Stay away from the boards.


----------



## Bill Hall (Jan 6, 2007)

Stay away from sour grapes.


----------



## Mexkilbee (Apr 17, 2008)

You need to know, or realize that you get out, what you put in. Actually your lucky if you get out half of what you put in. If you do your research and development, listen to the top guys (Keep aware not everyone is interested in teaching you how to beat them), you should do all right. If you go to the track 2 nights to practice, spend one night "Bench" racing, or tearing down and cleaning up some cars. T-Jets, got to keep them clean. Also realize that no matter how fast you are, there is someone faster..., quicker, better in the turns... Don't give up on it cause you didn't win your first race, work on your cars, work on our driving skills, and have fun. Get better.


----------



## SuperFist (Aug 7, 2005)

If you wanna go fast, BSRT G3 H.O. cars in any format is all you need.
No modifications or tuning necessary to really rock and roll.

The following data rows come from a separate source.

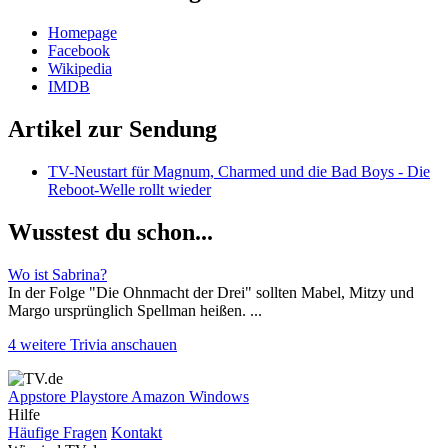
Homepage
Facebook
Wikipedia
IMDB
Artikel zur Sendung
TV-Neustart für Magnum, Charmed und die Bad Boys - Die
Reboot-Welle rollt wieder
Wusstest du schon...
Wo ist Sabrina?
In der Folge "Die Ohnmacht der Drei" sollten Mabel, Mitzy und
Margo ursprünglich Spellman heißen. ...
4 weitere Trivia anschauen
Appstore
Playstore
Amazon
Windows
Hilfe
Häufige Fragen
Kontakt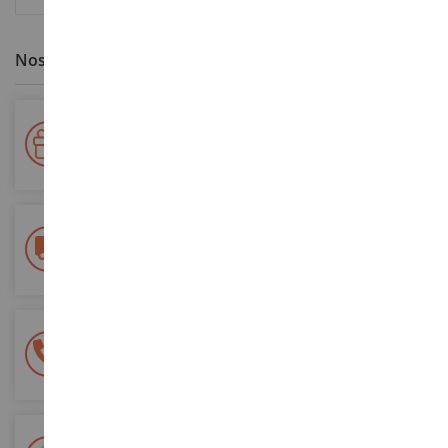
Nos avantages clients
Votre fidélité récompensée !
Accumulez des points lors de vos achats et utilisez les pour
vos futures commandes
Frais de ports offerts
dès 150€ d'achat
(en France métropolitaine)
Une équipe de 8 personnes
à votre écoute du lundi au samedi
Tél. 02 33 96 02 79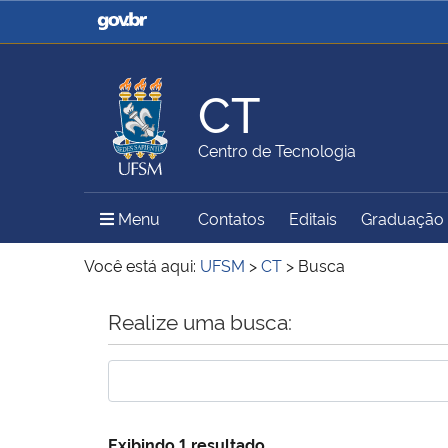
Casa Civil
Ministério da Justiça e
Segurança Pública
CT
Ministério da Agricultura,
Ministério da Educação
Centro de Tecnologia
Pecuária e Abastecimento
Menu Principal do Sítio
Menu
Contatos
Editais
Graduação
Ministério do Meio Ambiente
Ministério do Turismo
Você está aqui:
UFSM
>
CT
>
Busca
Início do conteúdo
Realize uma busca:
Secretaria de Governo
Gabinete de Segurança
Institucional
Exibindo 1 resultado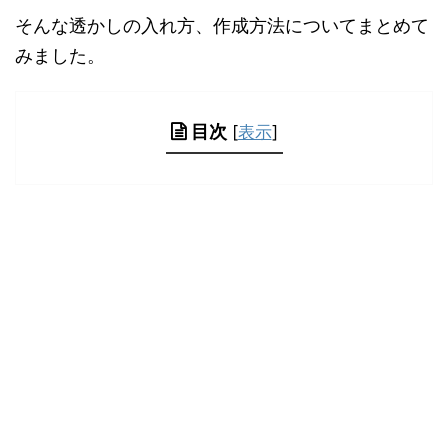
そんな透かしの入れ方、作成方法についてまとめて
みました。
目次
[
表示
]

*BSRT* http://scaleauto.com/

__________________


----------



## tomhocars (Oct 19, 2005)

If you really find you love this then the best thing is to have a sence of humor.This is supposed to be fun.Come on the chat room on wednesday night,around 9 or 10.We will take turns breaking your chops.Just stay away from Bill Hall,Bumper,Bob Zilla,coach,doba, split ,wheelz,win43,hilltop raceway,slotcarman,joez, and most anyone else and you'll be fine. Thanks Tom Stumpf


----------



## tjettim (Nov 29, 2005)

Do you have a local club to race in? A state series? Or do you
just want a track in your basement to have fun on?


----------



## slotcarman12078 (Oct 3, 2008)

tomhocars said:


> If you really find you love this then the best thing is to have a sence of humor.This is supposed to be fun.Come on the chat room on wednesday night,around 9 or 10.We will take turns breaking your chops.Just stay away from Bill Hall,Bumper,Bob Zilla,coach,doba, split ,wheelz,win43,hilltop raceway,slotcarman,joez, and most anyone else and you'll be fine. Thanks Tom Stumpf


Or in other words, talk to Tom!! LOL!!!


----------



## ScottD961 (Jan 31, 2008)

tomhocars said:


> If you really find you love this then the best thing is to have a sence of humor.This is supposed to be fun.Come on the chat room on wednesday night,around 9 or 10.We will take turns breaking your chops.Just stay away from Bill Hall,Bumper,Bob Zilla,coach,doba, split ,wheelz,win43,hilltop raceway,slotcarman,joez, and most anyone else and you'll be fine. Thanks Tom Stumpf


 Yeah watch all of those guys,but me an Tom are ok ! LOL :thumbsup:


----------



## T-Jet Racer (Nov 16, 2006)

I dont know if you have 2 or more racers, but the a/fx super international set is a no brainer to start with at around 140.00 you get a nice se;ection of track 4 fast cars. Best thing in my opinion is try a few different layouts, find one you are pretty happy with, and mount it to a table. it beats sitting on a floor or set it up tear it apart. Also if you mount it you will be able to go thru the joints and fix them up to get a smoother ride around the couse. Dont forget to put up a rail or boarders around the table so when they fly off they dont get broken. there are a lot of tips on this board. everyone here is friendly and helpfull from what I have seen. Good luck with your new hobby, remember itd not toys, its a hobby, the more you play around the more involved you will become.


----------